━━━ Records for the exercise

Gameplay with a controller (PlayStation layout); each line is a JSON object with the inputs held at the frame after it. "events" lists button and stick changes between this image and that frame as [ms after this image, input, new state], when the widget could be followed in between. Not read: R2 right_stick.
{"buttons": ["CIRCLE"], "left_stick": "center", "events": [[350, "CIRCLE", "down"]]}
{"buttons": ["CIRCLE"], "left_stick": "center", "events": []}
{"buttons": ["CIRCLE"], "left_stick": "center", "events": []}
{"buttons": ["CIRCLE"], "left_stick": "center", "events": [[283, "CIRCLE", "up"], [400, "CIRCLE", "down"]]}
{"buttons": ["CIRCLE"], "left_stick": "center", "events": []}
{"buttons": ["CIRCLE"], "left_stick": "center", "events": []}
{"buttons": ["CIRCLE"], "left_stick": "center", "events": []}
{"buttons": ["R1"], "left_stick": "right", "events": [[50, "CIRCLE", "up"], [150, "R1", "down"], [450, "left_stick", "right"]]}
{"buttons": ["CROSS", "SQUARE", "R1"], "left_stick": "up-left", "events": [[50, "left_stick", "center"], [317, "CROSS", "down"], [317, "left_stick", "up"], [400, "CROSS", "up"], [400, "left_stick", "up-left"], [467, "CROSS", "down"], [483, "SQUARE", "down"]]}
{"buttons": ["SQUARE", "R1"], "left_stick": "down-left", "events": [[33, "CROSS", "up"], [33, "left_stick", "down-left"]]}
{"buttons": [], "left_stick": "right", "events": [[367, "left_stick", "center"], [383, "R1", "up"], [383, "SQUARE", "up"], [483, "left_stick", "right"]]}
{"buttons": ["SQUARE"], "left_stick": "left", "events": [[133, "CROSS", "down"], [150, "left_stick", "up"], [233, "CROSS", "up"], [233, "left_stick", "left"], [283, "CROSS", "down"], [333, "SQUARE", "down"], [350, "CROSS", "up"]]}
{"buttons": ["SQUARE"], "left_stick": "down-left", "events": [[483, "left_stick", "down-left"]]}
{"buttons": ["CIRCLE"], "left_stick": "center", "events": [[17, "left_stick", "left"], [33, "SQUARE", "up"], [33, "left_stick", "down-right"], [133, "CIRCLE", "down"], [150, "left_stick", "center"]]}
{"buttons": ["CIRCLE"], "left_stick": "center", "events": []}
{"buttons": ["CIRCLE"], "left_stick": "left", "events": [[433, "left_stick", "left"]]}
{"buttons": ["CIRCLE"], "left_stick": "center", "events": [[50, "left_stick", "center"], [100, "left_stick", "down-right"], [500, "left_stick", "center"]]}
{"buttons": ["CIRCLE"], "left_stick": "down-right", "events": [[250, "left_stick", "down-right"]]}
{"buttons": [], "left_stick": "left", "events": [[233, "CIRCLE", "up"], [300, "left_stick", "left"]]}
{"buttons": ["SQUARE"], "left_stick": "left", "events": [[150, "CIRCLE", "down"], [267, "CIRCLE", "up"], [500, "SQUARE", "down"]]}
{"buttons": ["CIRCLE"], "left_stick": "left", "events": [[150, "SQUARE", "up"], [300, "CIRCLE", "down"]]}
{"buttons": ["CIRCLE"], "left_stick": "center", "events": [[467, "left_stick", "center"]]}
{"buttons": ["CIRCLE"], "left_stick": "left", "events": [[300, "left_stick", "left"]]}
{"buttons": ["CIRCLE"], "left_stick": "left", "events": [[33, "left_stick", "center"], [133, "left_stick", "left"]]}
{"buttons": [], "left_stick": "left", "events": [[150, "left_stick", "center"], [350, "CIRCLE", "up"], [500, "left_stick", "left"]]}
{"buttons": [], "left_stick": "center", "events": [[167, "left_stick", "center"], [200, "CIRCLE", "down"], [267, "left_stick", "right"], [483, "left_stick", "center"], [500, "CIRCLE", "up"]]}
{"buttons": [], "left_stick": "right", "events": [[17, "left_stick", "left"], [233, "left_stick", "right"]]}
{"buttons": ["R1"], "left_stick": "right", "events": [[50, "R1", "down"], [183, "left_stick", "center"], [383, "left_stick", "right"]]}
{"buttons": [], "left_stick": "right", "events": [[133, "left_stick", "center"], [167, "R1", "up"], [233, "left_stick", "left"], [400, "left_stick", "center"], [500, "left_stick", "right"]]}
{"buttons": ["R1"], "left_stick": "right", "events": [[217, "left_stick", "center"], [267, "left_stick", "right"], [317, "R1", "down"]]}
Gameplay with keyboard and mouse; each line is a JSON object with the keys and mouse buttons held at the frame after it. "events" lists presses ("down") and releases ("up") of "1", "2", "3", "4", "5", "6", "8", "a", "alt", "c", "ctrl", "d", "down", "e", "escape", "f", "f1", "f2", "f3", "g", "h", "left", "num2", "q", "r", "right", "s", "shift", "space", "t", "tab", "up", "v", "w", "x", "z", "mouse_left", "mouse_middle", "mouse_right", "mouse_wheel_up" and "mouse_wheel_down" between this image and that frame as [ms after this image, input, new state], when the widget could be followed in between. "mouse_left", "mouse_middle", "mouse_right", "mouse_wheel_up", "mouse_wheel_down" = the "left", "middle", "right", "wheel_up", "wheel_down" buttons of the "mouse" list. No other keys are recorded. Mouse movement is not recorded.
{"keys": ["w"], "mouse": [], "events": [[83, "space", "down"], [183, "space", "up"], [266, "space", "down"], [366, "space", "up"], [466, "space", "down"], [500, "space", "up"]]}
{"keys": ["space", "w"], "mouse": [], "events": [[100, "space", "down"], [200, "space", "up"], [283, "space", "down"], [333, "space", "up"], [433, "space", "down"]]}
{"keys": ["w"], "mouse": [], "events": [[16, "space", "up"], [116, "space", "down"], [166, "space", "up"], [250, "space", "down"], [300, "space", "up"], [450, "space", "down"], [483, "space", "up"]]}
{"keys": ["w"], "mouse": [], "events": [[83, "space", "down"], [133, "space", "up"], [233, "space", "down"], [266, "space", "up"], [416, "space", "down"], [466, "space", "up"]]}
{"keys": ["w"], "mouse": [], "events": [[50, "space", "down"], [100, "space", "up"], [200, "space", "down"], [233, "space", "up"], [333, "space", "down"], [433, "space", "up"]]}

━━━━━━

■ **Task description**
Extract all of the data shown above without alteration.

■ **Exercise response**
Gameplay with a controller (PlayStation layout); each line is a JSON object with the inputs held at the frame after it. "events" lists button and stick changes between this image and that frame as [ms after this image, input, new state], when the widget could be followed in between. Not read: R2 right_stick.
{"buttons": ["CIRCLE"], "left_stick": "center", "events": [[350, "CIRCLE", "down"]]}
{"buttons": ["CIRCLE"], "left_stick": "center", "events": []}
{"buttons": ["CIRCLE"], "left_stick": "center", "events": []}
{"buttons": ["CIRCLE"], "left_stick": "center", "events": [[283, "CIRCLE", "up"], [400, "CIRCLE", "down"]]}
{"buttons": ["CIRCLE"], "left_stick": "center", "events": []}
{"buttons": ["CIRCLE"], "left_stick": "center", "events": []}
{"buttons": ["CIRCLE"], "left_stick": "center", "events": []}
{"buttons": ["R1"], "left_stick": "right", "events": [[50, "CIRCLE", "up"], [150, "R1", "down"], [450, "left_stick", "right"]]}
{"buttons": ["CROSS", "SQUARE", "R1"], "left_stick": "up-left", "events": [[50, "left_stick", "center"], [317, "CROSS", "down"], [317, "left_stick", "up"], [400, "CROSS", "up"], [400, "left_stick", "up-left"], [467, "CROSS", "down"], [483, "SQUARE", "down"]]}
{"buttons": ["SQUARE", "R1"], "left_stick": "down-left", "events": [[33, "CROSS", "up"], [33, "left_stick", "down-left"]]}
{"buttons": [], "left_stick": "right", "events": [[367, "left_stick", "center"], [383, "R1", "up"], [383, "SQUARE", "up"], [483, "left_stick", "right"]]}
{"buttons": ["SQUARE"], "left_stick": "left", "events": [[133, "CROSS", "down"], [150, "left_stick", "up"], [233, "CROSS", "up"], [233, "left_stick", "left"], [283, "CROSS", "down"], [333, "SQUARE", "down"], [350, "CROSS", "up"]]}
{"buttons": ["SQUARE"], "left_stick": "down-left", "events": [[483, "left_stick", "down-left"]]}
{"buttons": ["CIRCLE"], "left_stick": "center", "events": [[17, "left_stick", "left"], [33, "SQUARE", "up"], [33, "left_stick", "down-right"], [133, "CIRCLE", "down"], [150, "left_stick", "center"]]}
{"buttons": ["CIRCLE"], "left_stick": "center", "events": []}
{"buttons": ["CIRCLE"], "left_stick": "left", "events": [[433, "left_stick", "left"]]}
{"buttons": ["CIRCLE"], "left_stick": "center", "events": [[50, "left_stick", "center"], [100, "left_stick", "down-right"], [500, "left_stick", "center"]]}
{"buttons": ["CIRCLE"], "left_stick": "down-right", "events": [[250, "left_stick", "down-right"]]}
{"buttons": [], "left_stick": "left", "events": [[233, "CIRCLE", "up"], [300, "left_stick", "left"]]}
{"buttons": ["SQUARE"], "left_stick": "left", "events": [[150, "CIRCLE", "down"], [267, "CIRCLE", "up"], [500, "SQUARE", "down"]]}
{"buttons": ["CIRCLE"], "left_stick": "left", "events": [[150, "SQUARE", "up"], [300, "CIRCLE", "down"]]}
{"buttons": ["CIRCLE"], "left_stick": "center", "events": [[467, "left_stick", "center"]]}
{"buttons": ["CIRCLE"], "left_stick": "left", "events": [[300, "left_stick", "left"]]}
{"buttons": ["CIRCLE"], "left_stick": "left", "events": [[33, "left_stick", "center"], [133, "left_stick", "left"]]}
{"buttons": [], "left_stick": "left", "events": [[150, "left_stick", "center"], [350, "CIRCLE", "up"], [500, "left_stick", "left"]]}
{"buttons": [], "left_stick": "center", "events": [[167, "left_stick", "center"], [200, "CIRCLE", "down"], [267, "left_stick", "right"], [483, "left_stick", "center"], [500, "CIRCLE", "up"]]}
{"buttons": [], "left_stick": "right", "events": [[17, "left_stick", "left"], [233, "left_stick", "right"]]}
{"buttons": ["R1"], "left_stick": "right", "events": [[50, "R1", "down"], [183, "left_stick", "center"], [383, "left_stick", "right"]]}
{"buttons": [], "left_stick": "right", "events": [[133, "left_stick", "center"], [167, "R1", "up"], [233, "left_stick", "left"], [400, "left_stick", "center"], [500, "left_stick", "right"]]}
{"buttons": ["R1"], "left_stick": "right", "events": [[217, "left_stick", "center"], [267, "left_stick", "right"], [317, "R1", "down"]]}
Gameplay with keyboard and mouse; each line is a JSON object with the keys and mouse buttons held at the frame after it. "events" lists presses ("down") and releases ("up") of "1", "2", "3", "4", "5", "6", "8", "a", "alt", "c", "ctrl", "d", "down", "e", "escape", "f", "f1", "f2", "f3", "g", "h", "left", "num2", "q", "r", "right", "s", "shift", "space", "t", "tab", "up", "v", "w", "x", "z", "mouse_left", "mouse_middle", "mouse_right", "mouse_wheel_up" and "mouse_wheel_down" between this image and that frame as [ms after this image, input, new state], when the widget could be followed in between. "mouse_left", "mouse_middle", "mouse_right", "mouse_wheel_up", "mouse_wheel_down" = the "left", "middle", "right", "wheel_up", "wheel_down" buttons of the "mouse" list. No other keys are recorded. Mouse movement is not recorded.
{"keys": ["w"], "mouse": [], "events": [[83, "space", "down"], [183, "space", "up"], [266, "space", "down"], [366, "space", "up"], [466, "space", "down"], [500, "space", "up"]]}
{"keys": ["space", "w"], "mouse": [], "events": [[100, "space", "down"], [200, "space", "up"], [283, "space", "down"], [333, "space", "up"], [433, "space", "down"]]}
{"keys": ["w"], "mouse": [], "events": [[16, "space", "up"], [116, "space", "down"], [166, "space", "up"], [250, "space", "down"], [300, "space", "up"], [450, "space", "down"], [483, "space", "up"]]}
{"keys": ["w"], "mouse": [], "events": [[83, "space", "down"], [133, "space", "up"], [233, "space", "down"], [266, "space", "up"], [416, "space", "down"], [466, "space", "up"]]}
{"keys": ["w"], "mouse": [], "events": [[50, "space", "down"], [100, "space", "up"], [200, "space", "down"], [233, "space", "up"], [333, "space", "down"], [433, "space", "up"]]}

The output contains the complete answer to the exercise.